=== Your assignment ===
Reproduce every line in the material below that holds "Puslebord".

=== Data for processing ===
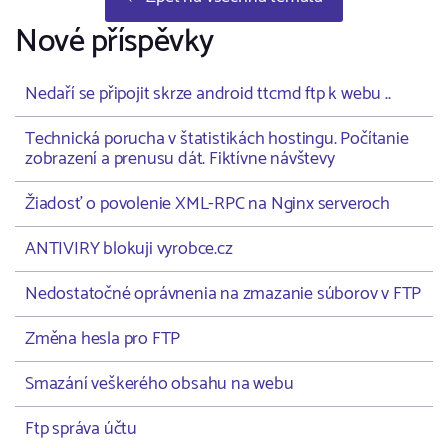
Nové příspěvky
Nedaří se připojit skrze android ttcmd ftp k webu ..
Technická porucha v štatistikách hostingu. Počítanie
zobrazení a prenusu dát. Fiktívne návštevy
Žiadosť o povolenie XML-RPC na Nginx serveroch
ANTIVIRY blokuji vyrobce.cz
Nedostatočné oprávnenia na zmazanie súborov v FTP
Změna hesla pro FTP
Smazání veškerého obsahu na webu
Ftp správa účtu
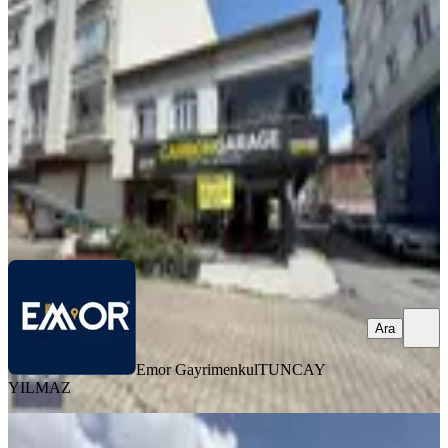
Ordu, Altınordu
4 Oda
·
150 m²
·
Düz Giriş (Zemin)
·
08.08.2026
50.000 ₺
Emor Gayrimenkul
TUNCAY YILMAZ
Ara
Ara
Emor Gayrimenkul
TUNCAY
YILMAZ
YENİ
Sakarya Arifiye Oto Galericiler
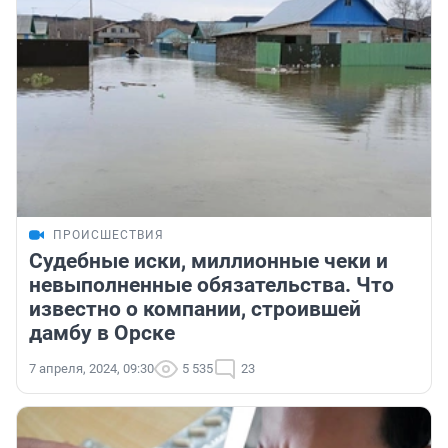
ПРОИСШЕСТВИЯ
Судебные иски, миллионные чеки и
невыполненные обязательства. Что
известно о компании, строившей
дамбу в Орске
7 апреля, 2024, 09:30
5 535
23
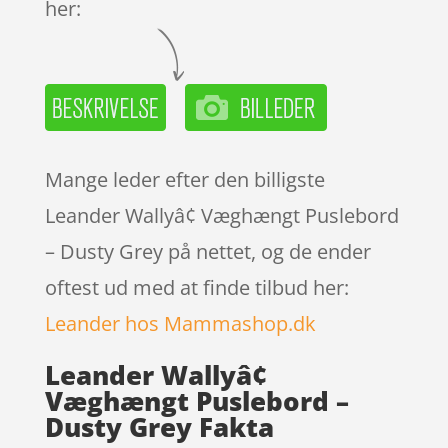
her:
Mange leder efter den billigste
Leander Wallyâ¢ Væghængt Puslebord
– Dusty Grey på nettet, og de ender
oftest ud med at finde tilbud her:
Leander hos Mammashop.dk
Leander Wallyâ¢
Væghængt Puslebord –
Dusty Grey Fakta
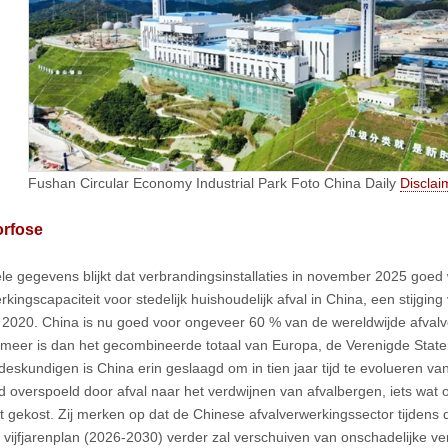
Fushan Circular Economy Industrial Park Foto China Daily
Disclai
rfose
ciële gegevens blijkt dat verbrandingsinstallaties in november 2025 goe
kingscapaciteit voor stedelijk huishoudelijk afval in China, een stijgin
 2020. China is nu goed voor ongeveer 60 % van de wereldwijde afvalv
 meer is dan het gecombineerde totaal van Europa, de Verenigde Stat
deskundigen is China erin geslaagd om in tien jaar tijd te evolueren van
d overspoeld door afval naar het verdwijnen van afvalbergen, iets wat 
ft gekost. Zij merken op dat de Chinese afvalverwerkingssector tijdens 
de vijfjarenplan (2026-2030) verder zal verschuiven van onschadelijke ve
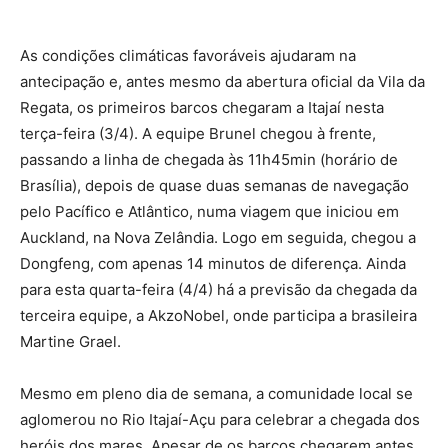
As condições climáticas favoráveis ajudaram na
antecipação e, antes mesmo da abertura oficial da Vila da
Regata, os primeiros barcos chegaram a Itajaí nesta
terça-feira (3/4). A equipe Brunel chegou à frente,
passando a linha de chegada às 11h45min (horário de
Brasília), depois de quase duas semanas de navegação
pelo Pacífico e Atlântico, numa viagem que iniciou em
Auckland, na Nova Zelândia. Logo em seguida, chegou a
Dongfeng, com apenas 14 minutos de diferença. Ainda
para esta quarta-feira (4/4) há a previsão da chegada da
terceira equipe, a AkzoNobel, onde participa a brasileira
Martine Grael.
Mesmo em pleno dia de semana, a comunidade local se
aglomerou no Rio Itajaí-Açu para celebrar a chegada dos
heróis dos mares. Apesar de os barcos chegarem antes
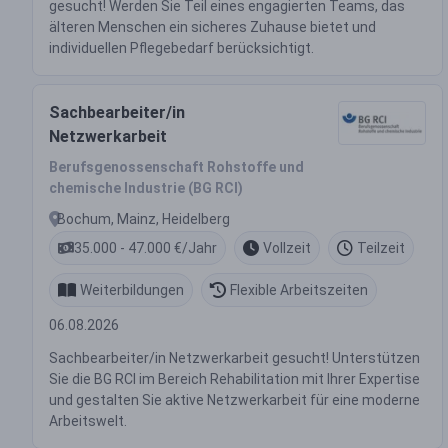
gesucht! Werden Sie Teil eines engagierten Teams, das
älteren Menschen ein sicheres Zuhause bietet und
individuellen Pflegebedarf berücksichtigt.
Sachbearbeiter/in
Netzwerkarbeit
Berufsgenossenschaft Rohstoffe und
chemische Industrie (BG RCI)
Bochum, Mainz, Heidelberg
35.000 - 47.000 €/Jahr
Vollzeit
Teilzeit
Weiterbildungen
Flexible Arbeitszeiten
06.08.2026
Sachbearbeiter/in Netzwerkarbeit gesucht! Unterstützen
Sie die BG RCI im Bereich Rehabilitation mit Ihrer Expertise
und gestalten Sie aktive Netzwerkarbeit für eine moderne
Arbeitswelt.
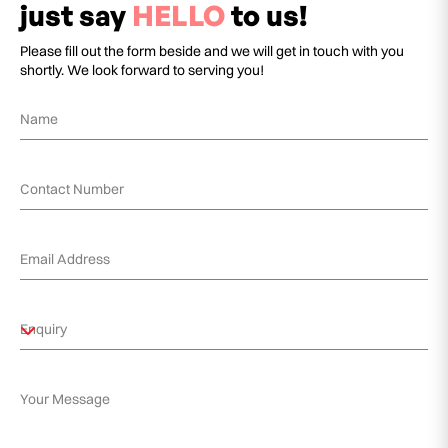
just say
HELLO
to us!
Please fill out the form beside and we will get in touch with you
shortly. We look forward to serving you!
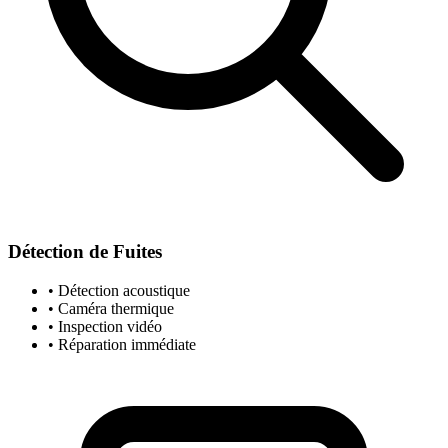
Détection de Fuites
• Détection acoustique
• Caméra thermique
• Inspection vidéo
• Réparation immédiate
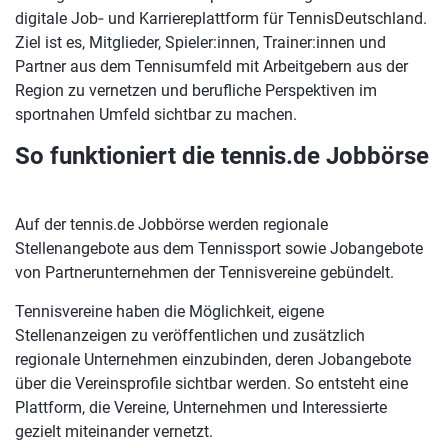
digitale Job‑ und Karriereplattform für TennisDeutschland.
Ziel ist es, Mitglieder, Spieler:innen, Trainer:innen und
Partner aus dem Tennisumfeld mit Arbeitgebern aus der
Region zu vernetzen und berufliche Perspektiven im
sportnahen Umfeld sichtbar zu machen.
So funktioniert die tennis.de Jobbörse
Auf der tennis.de Jobbörse werden regionale
Stellenangebote aus dem Tennissport sowie Jobangebote
von Partnerunternehmen der Tennisvereine gebündelt.
Tennisvereine haben die Möglichkeit, eigene
Stellenanzeigen zu veröffentlichen und zusätzlich
regionale Unternehmen einzubinden, deren Jobangebote
über die Vereinsprofile sichtbar werden. So entsteht eine
Plattform, die Vereine, Unternehmen und Interessierte
gezielt miteinander vernetzt.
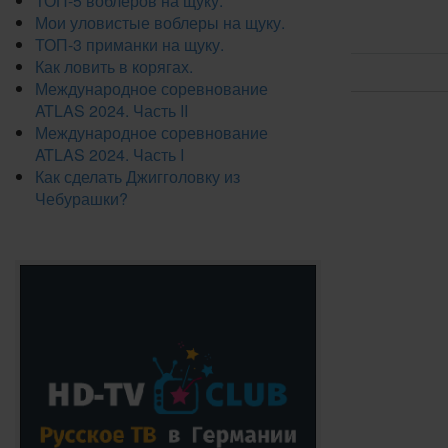
ТОП-5 воблеров на щуку.
Мои уловистые воблеры на щуку.
ТОП-3 приманки на щуку.
Как ловить в корягах.
Международное соревнование
ATLAS 2024. Часть II
Международное соревнование
ATLAS 2024. Часть I
Как сделать Джигголовку из
Чебурашки?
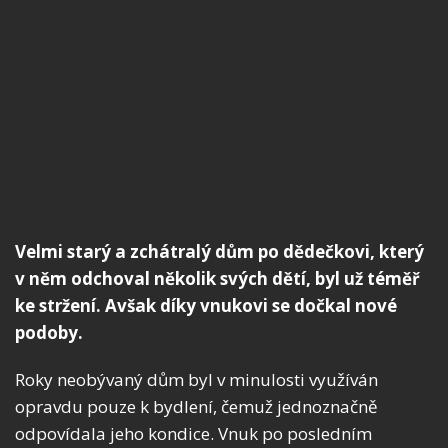
Velmi starý a zchátralý dům po dědečkovi, který
v něm odchoval několik svých dětí, byl už téměř
ke stržení. Avšak díky vnukovi se dočkal nové
podoby.
Roky neobývaný dům byl v minulosti využíván
opravdu pouze k bydlení, čemuž jednoznačně
odpovídala jeho kondice. Vnuk po posledním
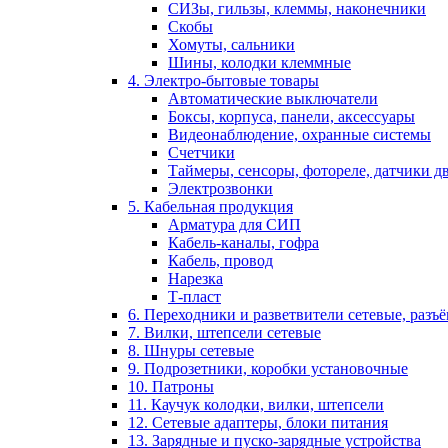
СИЗы, гильзы, клеммы, наконечники
Скобы
Хомуты, сальники
Шины, колодки клеммные
4. Электро-бытовые товары
Автоматические выключатели
Боксы, корпуса, панели, аксессуары
Видеонаблюдение, охранные системы
Счетчики
Таймеры, сенсоры, фотореле, датчики 
Электрозвонки
5. Кабельная продукция
Арматура для СИП
Кабель-каналы, гофра
Кабель, провод
Нарезка
Т-пласт
6. Переходники и разветвители сетевые, разъ
7. Вилки, штепсели сетевые
8. Шнуры сетевые
9. Подрозетники, коробки установочные
10. Патроны
11. Каучук колодки, вилки, штепсели
12. Сетевые адаптеры, блоки питания
13. Зарядные и пуско-зарядные устройства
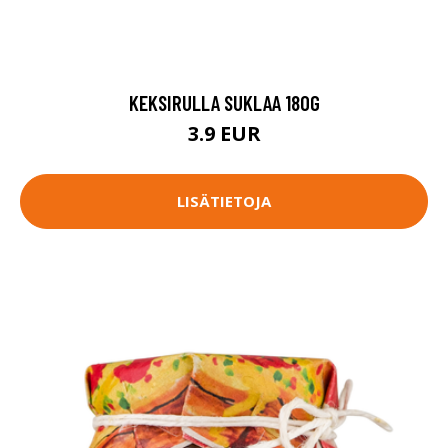
KEKSIRULLA SUKLAA 180G
3.9 EUR
LISÄTIETOJA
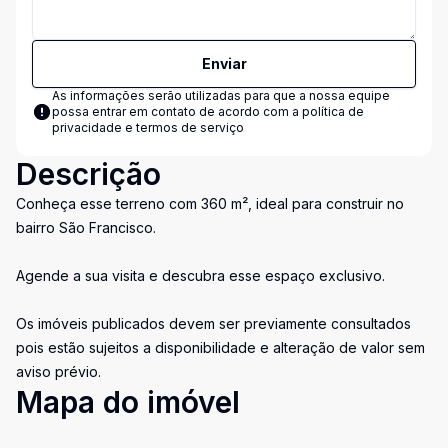
Enviar
As informações serão utilizadas para que a nossa equipe
possa entrar em contato de acordo com a
política de
privacidade e termos de serviço
Descrição
Conheça esse terreno com 360 m², ideal para construir no
bairro São Francisco.
Agende a sua visita e descubra esse espaço exclusivo.
Os imóveis publicados devem ser previamente consultados
pois estão sujeitos a disponibilidade e alteração de valor sem
aviso prévio.
Mapa do imóvel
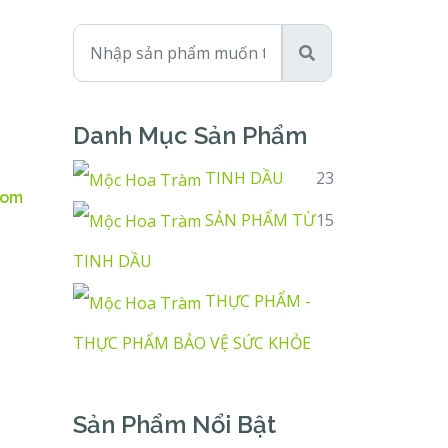
Danh Mục Sản Phẩm
TINH DẦU
23
com
SẢN PHẨM TỪ
15
TINH DẦU
THỰC PHẨM -
THỰC PHẨM BẢO VỆ SỨC KHỎE
Sản Phẩm Nổi Bật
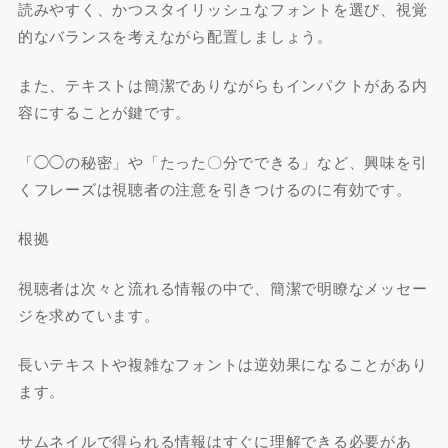
読みやすく、かつスタイリッシュなフォントを選び、視覚
的なバランスを考えながら配置しましょう。
また、テキストは簡潔でありながらもインパクトがある内
容にすることが鍵です。
「◯◯の秘密」や「たった〇分でできる」など、興味を引
くフレーズは視聴者の注意を引きつけるのに有効です。
根拠
視聴者は次々と流れる情報の中で、簡潔で明瞭なメッセー
ジを求めています。
長いテキストや複雑なフォントは逆効果になることがあり
ます。
サムネイルで得られる情報はすぐに理解できる必要があ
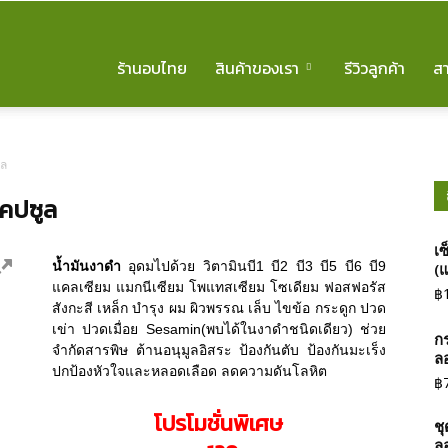
ร้านอบไทย
สินค้าของเรา
รีวิวลูกค้า
สา
ูล
แคปซูล
เ
น้ำมันงาดำ
อุดมไปด้วย วิตามินบี1 บี2 บี3 บี5 บี6 บี9
(แ
แคลเซียม แมกนีเซียม โพแทสเซียม โซเดียม ฟอสฟอรัส
฿
สังกะสี เหล็ก บำรุง ผม ผิวพรรณ เล็บ ไขข้อ กระดูก ปวด
เข่า ปวดเมื่อย Sesamin(พบได้ในงาดำชนิดเดียว) ช่วย
ก
จำกัดสารพิษ ต้านอนุมูลอิสระ ป้องกันตับ ป้องกันมะเร็ง
ล
ปกป้องหัวใจและหลอดเลือด ลดความดันโลหิต
฿
โปรโมชั่นพิเศษ
ชุ
ล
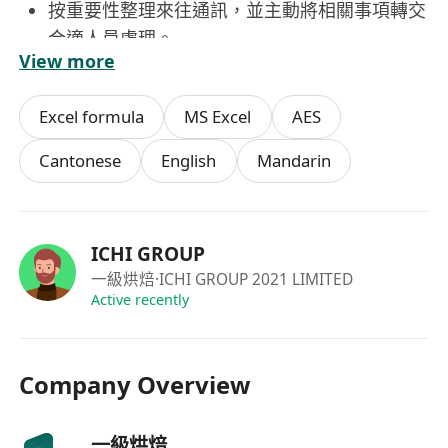
按重要性整理來往通訊，並主動將相關事項轉交
合適人員處理。
View more
協助主管管理跨部門及跨地點的專案協調工作，
包括專案會議文件準備、進度監察及重要節點跟
Excel formula
MS Excel
AES
進。
準備及草擬商業信函、報告、簡報資料及其他相
Cantonese
English
Mandarin
關文件。
進行資料搜集、研究及整理，為管理層決策提供
支援。
ICHI GROUP
為行政人員及管理層提供全方位秘書及行政支
一級烘焙
·ICHI GROUP 2021 LIMITED
援。
Active recently
整理及優先處理收到的請求，確保事項獲得及時
回應。
處理銷售支援團隊及行銷團隊的行政事務，包括
Company Overview
員工入職及離職安排、付款跟進、內部帳戶申
請、設備安排及文具訂購等。
一級烘焙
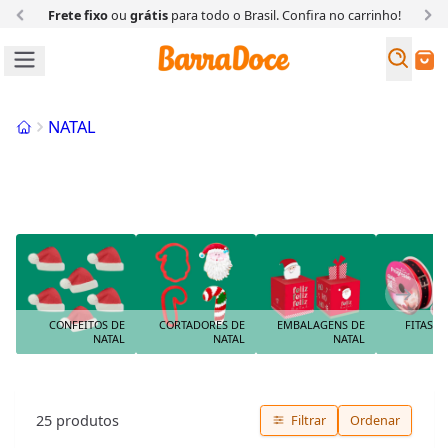
Frete fixo
ou
grátis
para todo o Brasil. Confira
no carrinho!
Busc
Buscar
Início
NATAL
EMBALAGENS DE NATAL
CONFEITOS DE
CORTADORES DE
EMBALAGENS DE
FITAS D
NATAL
NATAL
NATAL
25
produtos
Filtrar
Ordenar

=== Exercise solution ===
Leander Wallyâ¢ Væghængt Puslebord
Væghængt Puslebord –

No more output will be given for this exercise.